Are We Ready To Talk about Coffee?
Your morning brew could just be a coping mechanism for a life you hate
It’s Monday morning as I write this. So naturally, I must assume people everywhere are rising out of their beds and getting ready to go to work. In droves, we pilgrimage to Dunkin Donuts, Starbucks, and McDonald's (depending on their tax bracket) for a morning pick-me-up.
There you are with your coffee in hand. You can smell the bitter beans before you take a sip. You smile knowing what it will do for you. You take a sip and *zing* there it is. There is that momentary feeling that everything will be just fine. You can do this, you’re not that tired, coffee will take care of you. You find hope.
My Coffee Journey
I have the odd privilege of being unemployed right now. And one of the things I’ve done while I’ve been applying for jobs and freelancing is I gave up coffee. I heard over and over again that it caused inflammation and anxiety and wanting to be rid of both of those, I thought putting down my latte in the morning would be the right move for my body.

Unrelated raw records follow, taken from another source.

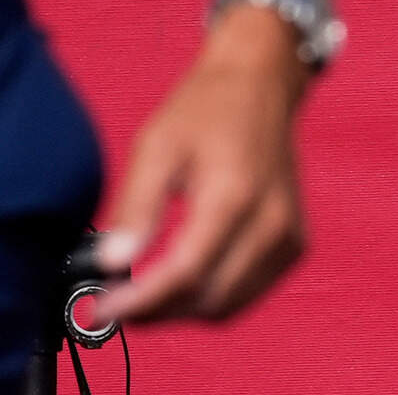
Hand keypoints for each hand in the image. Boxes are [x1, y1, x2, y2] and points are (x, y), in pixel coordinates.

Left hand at [95, 6, 311, 321]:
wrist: (259, 86)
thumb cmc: (203, 110)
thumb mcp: (155, 145)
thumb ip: (135, 206)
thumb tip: (109, 261)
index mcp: (234, 197)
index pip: (186, 272)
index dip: (142, 300)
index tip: (103, 310)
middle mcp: (272, 226)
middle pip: (210, 299)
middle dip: (159, 312)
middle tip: (113, 305)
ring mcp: (289, 240)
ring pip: (231, 305)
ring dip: (183, 311)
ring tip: (138, 296)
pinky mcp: (294, 246)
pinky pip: (249, 290)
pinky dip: (211, 297)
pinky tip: (176, 282)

The first day was awful of course. My headache started around 10 am. If you’ve tried giving up your morning brew before, you know these are not normal headaches either. The piercing between my eyes couldn’t be squelched with ibuprofen. But now, here I am, a few months later, and with this perspective, I can confidently tell you that you’re being brainwashed into thinking you need 6 cups a day to survive.
The Impact of Coffee
We spend a lot of money on drug prevention. We tell kids that cocaine is bad for them. We dehumanize people who use methamphetamine. But coffee, as a society we give it a pass. But if you need coffee every day, that’s no different than any other dependency. Sure a cup every once in awhile isn’t going to kill you, but if you need it to make it through the day, that is an addiction, there’s no way around that. It’s just an addiction that we’ve all decided is “OK”.
Why would we normalize coffee addiction? Easy. Capitalism. This world needs you to feel those moments of peace and hope so that you can continue to work.